One final note: It would not surprise me that early 14th-century “heretics” on the run would build a certain amount of “deniability” into any code they carved in stone. It does surprise me, however, that in these enlightened times we are still not permitted to investigate that possibility!

Stay tuned …

POSTCRIPT 2

A third source of the Gazetteer for Scotland’s translation was provided to me by a high-ranking officer in the modern-day Scottish order of the Knights Templar (the Militi Templi Scotia). He trotted out essentially the same translation of the inscription that the Gazetteer had posted, but attributed the translation to Nigel Tranter, a recently deceased (2000) writer and historian who has become affectionately known as “Scotland’s Storyteller.” The officer also told me that while I am entitled to my opinions, they are not “informed opinions.” When I wrote back saying that “informed opinions” are opinions one has been “informed” about, and so may have little to do with “Truth,” I got silence in reply – a sound I have become used to.

I researched all three given sources of the translation on my April 2002 trip to Scotland, and list my findings here.

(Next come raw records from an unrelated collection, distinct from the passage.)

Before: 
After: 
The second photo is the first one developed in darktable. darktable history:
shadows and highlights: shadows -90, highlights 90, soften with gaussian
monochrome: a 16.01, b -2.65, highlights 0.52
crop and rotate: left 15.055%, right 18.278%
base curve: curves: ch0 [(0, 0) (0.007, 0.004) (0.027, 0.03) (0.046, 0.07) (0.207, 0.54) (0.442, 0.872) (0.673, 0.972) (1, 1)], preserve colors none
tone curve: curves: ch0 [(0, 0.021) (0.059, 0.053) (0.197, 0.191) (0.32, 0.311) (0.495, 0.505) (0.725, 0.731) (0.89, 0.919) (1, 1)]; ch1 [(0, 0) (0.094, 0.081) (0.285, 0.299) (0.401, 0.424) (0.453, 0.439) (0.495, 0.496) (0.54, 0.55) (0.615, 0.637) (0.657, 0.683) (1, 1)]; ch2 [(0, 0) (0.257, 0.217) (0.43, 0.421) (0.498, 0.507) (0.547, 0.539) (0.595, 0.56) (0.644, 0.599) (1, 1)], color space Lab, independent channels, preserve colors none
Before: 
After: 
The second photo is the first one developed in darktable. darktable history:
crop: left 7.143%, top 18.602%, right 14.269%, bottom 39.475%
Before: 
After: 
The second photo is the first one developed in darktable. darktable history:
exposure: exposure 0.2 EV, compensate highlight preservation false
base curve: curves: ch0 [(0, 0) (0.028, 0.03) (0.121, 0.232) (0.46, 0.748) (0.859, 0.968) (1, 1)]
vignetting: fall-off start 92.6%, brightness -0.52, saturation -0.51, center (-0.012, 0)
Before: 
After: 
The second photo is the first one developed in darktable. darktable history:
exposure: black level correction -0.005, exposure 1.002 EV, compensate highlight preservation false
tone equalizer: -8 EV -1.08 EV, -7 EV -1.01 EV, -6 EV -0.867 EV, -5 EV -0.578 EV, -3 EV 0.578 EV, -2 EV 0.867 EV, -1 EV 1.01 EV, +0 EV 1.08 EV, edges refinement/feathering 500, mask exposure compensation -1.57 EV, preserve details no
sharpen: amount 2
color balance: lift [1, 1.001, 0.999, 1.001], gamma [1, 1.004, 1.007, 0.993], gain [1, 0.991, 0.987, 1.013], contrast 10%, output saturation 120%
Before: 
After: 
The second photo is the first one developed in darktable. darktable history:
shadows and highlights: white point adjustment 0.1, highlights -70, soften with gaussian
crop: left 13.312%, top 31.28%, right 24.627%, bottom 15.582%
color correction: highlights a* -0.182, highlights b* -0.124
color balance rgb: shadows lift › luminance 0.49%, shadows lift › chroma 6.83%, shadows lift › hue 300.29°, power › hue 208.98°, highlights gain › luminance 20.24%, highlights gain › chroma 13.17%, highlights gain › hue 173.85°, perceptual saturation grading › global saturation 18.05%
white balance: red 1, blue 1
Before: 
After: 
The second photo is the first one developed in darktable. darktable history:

The most recent is listed first.

1995: Jane Thomas says in her Midlothian: An Illustrated Architectural Guide, that the inscription “may stand for Vienne Sacrum Militibus Johannis Hierosolymitani Melitensibus (The Sacred Council of Vienne, to the Knights of St. John of Jerusalem and Malta),” but gives no attribution

1975: Nigel Tranter says in his Portrait of the Lothians book that “there is a strange inscription on the east gable which long puzzled antiquaries, ‘VAESAC MIHM.’ This is now thought to be the initial letters of Vienne Sacrum Concilium Militibus Johannis Hierosolymitani Melitensibus (The Sacred Council of Vienna, of the Knights of St. John of Jerusalem and of Malta).” Tranter gives no attribution to the translation

1952: Theo Lang says in his Edinburgh and the Lothians book that “the letters on the gable, ‘VAESAC MIHM,’ have been translated as the initials for ‘Vienne Sacrum Concilium Militibus Johannis Hierosolymitani Melitensibus’ (The Sacred Council of Vienne, to the Knights of St. John of Jerusalem and Malta).” No attribution is given by Lang, either.

Neither of the three sources, spanning the years 1952 through 1995, give the original source of the translation which has now become well-enough accepted as historically accurate source material for both Edinburgh University’s Gazetteer for Scotland, and the Scottish Knights Templar, and yet both the Gazetteer and the Knights are content that the translation is an accurate one.